Getting back to finding 'angles', how do you go about digging them out? It's all in the form. My approach is to cheek out the results. Look at the winners and go back to their last start to determine how they performed.

What were the signals that should have been spotted in relation to a winner? Had it come from a bad run or a good run? Was it wellfancied? Was it a roughie (racing above expectations!), did it come from a bad barrier, was it unlucky, did it have too much weight, etc.

After studying the results in this way, you may start to spot a discernible pattern. You may spot some odd quirk that keeps on cropping up. If so, you may have stumbled on one of those elusive angles that everyone seems to miss.

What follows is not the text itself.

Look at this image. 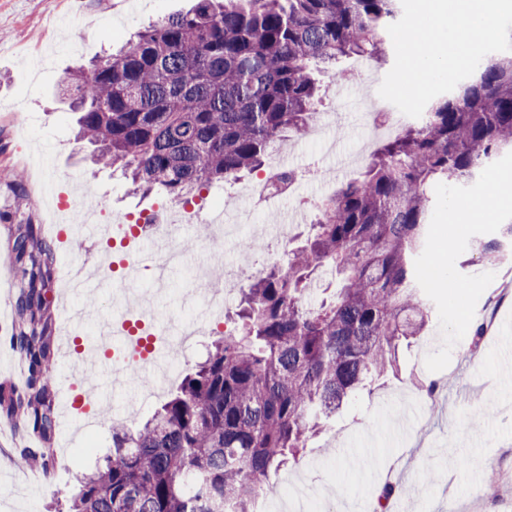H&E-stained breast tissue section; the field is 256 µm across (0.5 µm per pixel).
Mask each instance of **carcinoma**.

Once you feel that an angle is worth further surveillance, make sure you check it out properly. If you have the results from previous meetings, go back over them. How many times did the angle turn up, and how many winners were struck and what were the prices?

Is there room for a profit to be made if you introduced some judicious culling of the contenders?

Is there a way of concentrating on certain types of races? You don't want to be betting on too many races.

Walter Mitchell, a professional punter from 50 years ago in Sydney, had this to say about betting: "No-one can pick all the winners. But anyone with a formguide can make an intelligent attempt to pick the likely winner of a race in which a winner can be logically found."

Mitchell's belief was that you find the race before you start looking for the horse. In itself, this is an angle worth pursuing. Don't think about the selections; go through the programmes and find the races that look easy hits. Then bother yourself with the form!

The moral of this is not to allow yourself to be beaten by the unbeatable race. Learn to bypass them. In the course of a day, a week, a month, a year, there are any number of predictable events without throwing away good money guessing about the unpredictable.

To sum up, then, with my angle on the above expectation horses, make sure you can secure a good price, bet for a win or eachway, and slot the selections into your multiple exoties.

With any angle you find, check it out thoroughly, bet the qualifiers in the right races at the best prices.